Environment Agency Pension Fund has detailed the five-point criteria it uses to assess managers for its responsible investments, as it awards £180m to a global sustainable equity mandate.
ESG is growing in importance among pension schemes, with some including details of their engagement activity in annual reports for the first time. However, consultants said many schemes are still not fully engaged or only superficially engaged with responsible investment.
Five key areas EAPF looks at when selecting managers
The people involved, their quality and any external resources used
Thought leadership and investment philosophy – how they think ESG adds value and how this is evidenced
An investment process that clearly integrates ESG
Evidence of the efficacy of the approach, demonstrated by challenging the fund manager and not the ESG specialist
Quantitative analysis of portfolio decision-making. The scheme used specialist investment consultant Prius Partners for analysis
EAPF gave £90m each to asset manager Ownership Capital and Union Investments. It also appointed Mirova, Natixis and Hermes Investment Management without immediate funding, to allow the scheme to be resilient if changes need to be made quickly.

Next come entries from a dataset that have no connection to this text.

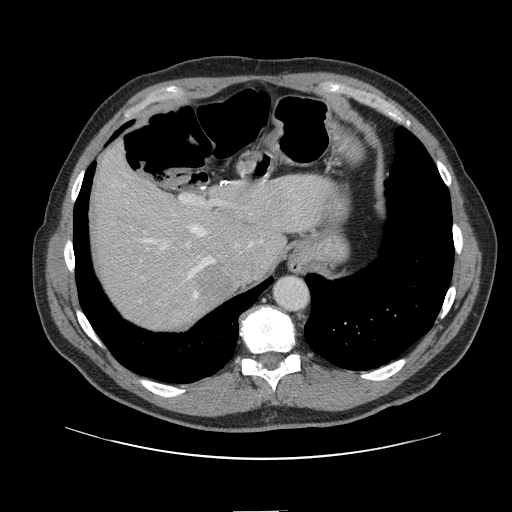
Contrast-enhanced abdominal CT, one axial slice; position 112 of 161 along the scan axis; 120 kVp; soft-tissue window (W 400 / L 40 HU); 512 × 512 image matrix, field of view 412 × 412 mm. Case-level facts recorded for this patient, not image findings: patient: female, age 60 years at operation; diagnosis: colorectal cancer liver metastases, imaged before liver resection; multiple liver metastases: no; largest metastasis: 3.5 cm; disease in both lobes: no.
Outlined on this slice (manually delineated by an expert):
- hepatic veins: bounding box (x1, y1, x2, y2) in pixels: (136, 225, 216, 300)
- liver: (94, 148, 325, 330)
- planned liver remnant (the part of the liver to remain after resection): (93, 149, 326, 305)
- portal vein (with intrahepatic branches): (180, 195, 228, 248)
- liver metastasis: (194, 264, 225, 305)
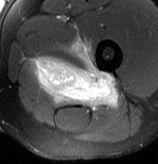
MRI of an extremity soft-tissue mass, one axial slice; position 55 of 70 along the scan axis; T2-weighted fat-saturated; MR volume resampled by the dataset authors to the PET/CT grid (not the native acquisition matrix); 3.27 mm slice thickness; 158 × 164 image matrix. Male patient. From the clinical record (not read from this slice): histological type: extraskeletal osteosarcoma; grade: high; site of the primary tumour: left adductur.
Annotated regions visible in this slice (expert contour drawn on MRI and transferred to this co-registered scan by the dataset authors):
- gross tumour volume (mass): bounding box (x1, y1, x2, y2) in pixels: (31, 37, 119, 111)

Mark Mansley, chief investment officer at the EAPF, said: “We are keen to recognise the progress the industry has made and to help other asset owners consider action in this area. We are committed to accountability and transparency as a core principle, so on something as significant as this we felt it important to provide a proper summary to the market and our peers.”
He added the scheme aims to invest 100 per cent of its assets responsibly, meaning it takes account of ESG factors in the investment process, with 26.3 per cent invested sustainably, which the fund defines as investments that can actively work to solve sustainability challenges.
“For us,” said Mansley, “sustainable investment involves going further – taking a more strategic view of sustainability opportunities; looking for solutions to key sustainability challenges; actively considering the impact of the investment or using a long-term broad perspective of investments.”
Maria Johannessen, director at consultancy PwC, said there were two levels of engagement with ESG, with many schemes signing up to ESG frameworks but fewer going further.
“Many schemes have [signed up] but very few have actually embedded it,” she said. “There’s a lot of scepticism around the value of ESG… There’s a lot of good research but it hasn’t reached critical mass yet.”
However, Tim Currell, head of sustainable investment and corporate governance at consultancy Aon Hewitt, said that while there was “not a lot of stated appetite”, many schemes still considered ESG factors.
“This kind of thing can be a differentiator in the pitch and selection process,” he said. “I’ve seen situations where they use it as a [tiebreaker].”
Fiona Reynolds, managing director of the UN-backed Principles for Responsible Investment initiative, said it was “vital” schemes lay out key criteria and manager expectations.
She said: “Pension funds normally undertake an extensive due diligence process when employing new managers, with regular monitoring of the mandate once it’s in place. This latter point is extremely important to ensure that the wishes of the fund are aligned with what the manager is executing.”